Maximum Margin Planning (MMP)

Nathan Ratliff, J. Andrew Bagnell, Martin Zinkevich, David Silver, David Bradley


My early graduate work capitalized on the idea that directly demonstrating a behavior is often much easier than programming planners to embody that behavior. This research formalized a form ofimitation learning known as learning to plan by reducing it to maximum margin structured classification(Ratliff et al, 2006a link). If a planner can be characterized as minimizing a cost function over paths (e.g. A*, Dijkstra, MDP solvers), then this framework, known as maximum margin planning (MMP), dictates how that cost function can be learned. Within this work, we developed a novel subgradient-based optimization technique for solving maximum margin structured classification problems that converges fast in both theory and practice. We additionally improved generalization bounds for the batch setting and introduced the first online theory for maximum margin structured classification (Ratliff et al, 2007c link).

The above image sequence demonstrates a scenario depicting the type of problem solved by my early work in imitation learning. If a user draws a path between two points on a satellite image that closely follows a well defined road in the image (far left), my system analyzes this demonstration and trains an A* planner to produce plans in new satellite images that consistently follow roads (middle left). Alternatively, if a user draws a path that jumps quickly from the road into thick vegetation before clandestinely making its way to the goal under the cover of protective foliage (middle right), my system trains an A* planner to produce plans in new images that traverse covered vegetative regions en route from start to goal (far right).

Follow-up work developed nonlinear generalizations of these subgradient procedures (see below) based on gradient boosting (Ratliff, et al, 2007a link), including a novel exponentiated functional gradient descent optimization routine (Ratliff et al. 2009c link). These functional gradient optimization techniques demonstrate state-of-the-art performance in a number of application areas including:

overhead navigation, footstep prediction, grasp prediction, heuristic learning, LADAR classification, and optical character recognition.

Collectively, our functional gradient class of optimization routines is known as LEArning to seaRCH(LEARCH).

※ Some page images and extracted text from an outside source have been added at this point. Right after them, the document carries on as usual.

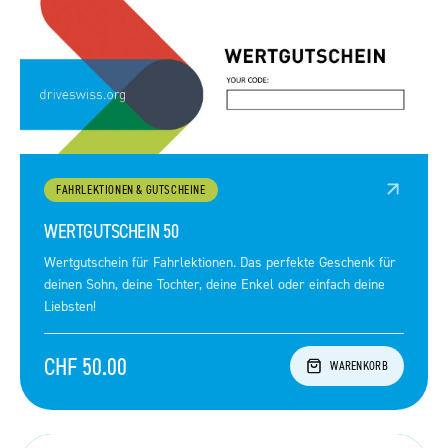
FAHRLEKTIONEN & GUTSCHEINE
WERTGUTSCHEIN 50
Wertgutschein für Fahrlektionen. Das perfekte Geschenk für
deinen Sohn, deine Tochter, deine Enkel oder einfach deine
Liebsten!
CHF 50.00
WARENKORB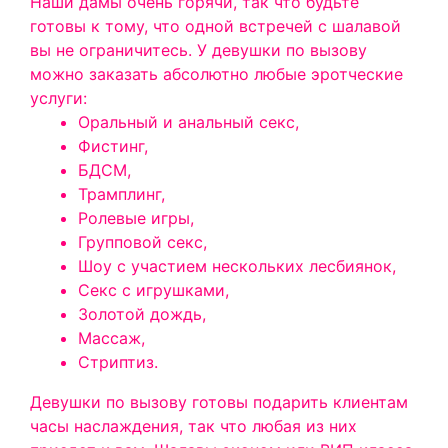
Наши дамы очень горячи, так что будьте
готовы к тому, что одной встречей с шалавой
вы не ограничитесь. У девушки по вызову
можно заказать абсолютно любые эротческие
услуги:
Оральный и анальный секс,
Фистинг,
БДСМ,
Трамплинг,
Ролевые игры,
Групповой секс,
Шоу с участием нескольких лесбиянок,
Секс с игрушками,
Золотой дождь,
Массаж,
Стриптиз.
Девушки по вызову готовы подарить клиентам
часы наслаждения, так что любая из них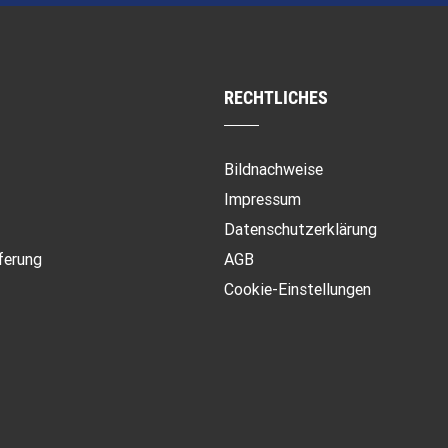
RECHTLICHES
Bildnachweise
Impressum
Datenschutzerklärung
ferung
AGB
Cookie-Einstellungen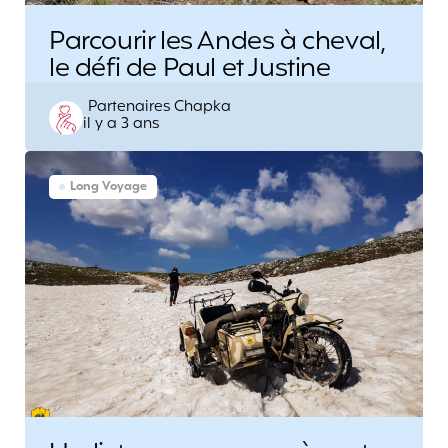
Parcourir les Andes à cheval,
le défi de Paul et Justine
Posted
Partenaires Chapka
il y a 3 ans
by
Long Voyage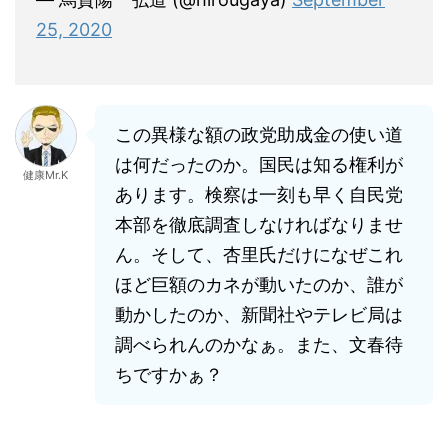
25, 2020
この異様な額の政党助成金の使い道
は何だったのか。国民は知る権利が
健康Mr.K
あります。検察は一刻も早く自民党
本部を徹底調査しなければなりませ
ん。そして、杏里氏だけになぜこれ
ほど巨額のカネが動いたのか、誰が
動かしたのか、新聞社やテレビ局は
調べられんのかなぁ。また、文春待
ちですかぁ？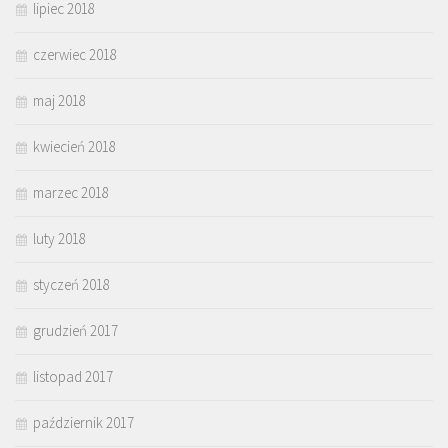
lipiec 2018
czerwiec 2018
maj 2018
kwiecień 2018
marzec 2018
luty 2018
styczeń 2018
grudzień 2017
listopad 2017
październik 2017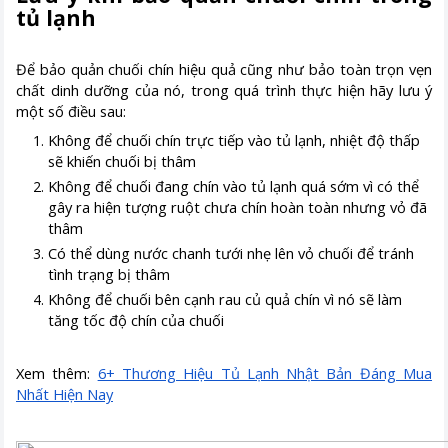
tủ lạnh
Để bảo quản chuối chín hiệu quả cũng như bảo toàn trọn vẹn
chất dinh dưỡng của nó, trong quá trình thực hiện hãy lưu ý
một số điều sau:
Không để chuối chín trực tiếp vào tủ lạnh, nhiệt độ thấp
sẽ khiến chuối bị thâm
Không để chuối đang chín vào tủ lạnh quá sớm vì có thể
gây ra hiện tượng ruột chưa chín hoàn toàn nhưng vỏ đã
thâm
Có thể dùng nước chanh tưới nhẹ lên vỏ chuối để tránh
tình trạng bị thâm
Không để chuối bên cạnh rau củ quả chín vì nó sẽ làm
tăng tốc độ chín của chuối
Xem thêm:
6+ Thương Hiệu Tủ Lạnh Nhật Bản Đáng Mua
Nhất Hiện Nay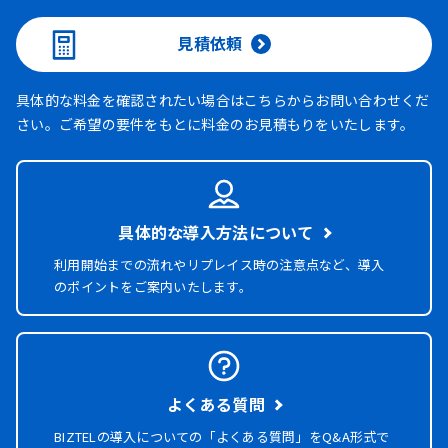
見積依頼
具体的な料金を確認されたい場合はこちらからお問い合わせくだ
さい。ご希望の要件をもとに料金のお見積もりをいたします。
具体的な導入方法について
利用開始までの流れやリプレイス時の注意点など、導入
のポイントをご案内いたします。
よくある質問
BIZTELの導入についての「よくある質問」を
Q&A形式で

LEArning to seaRCH (LEARCH):

One of the most frequently voiced complaints against machine learning by roboticists is feature selection. Much of the theoretical machine learning work pervading the literature develops results for the linear setting. In this setting, learners operate within a predefined feature space and theoretical statements are presented relative to the best hypothesis in the space (particularly for PAC and online models). However, finding a feature space that provides a rich enough hypothesis space to result in good overall performance is often tricky.

For this reason, we developed a class of functional gradient optimization procedures known as LEArning to seaRCH (LEARCH) for solving the maximum margin planning problem. These optimization routines utilize both function spaces and hypothesis exponentiation to significantly improve the dynamic range of the learned cost functions. This class of algorithms develops around a novel optimization tool that we call functional exponentiated gradient descent. The above figure demonstrates that LEARCH algorithms can successfully learn real-world concepts using simply a collection of smoothed image as its baseline feature set. The left-most image shows an example path; the middle image shows the best performance of a linear model using this base-line feature set; and the final image shows the successful hypothesis learned using LEARCH optimization.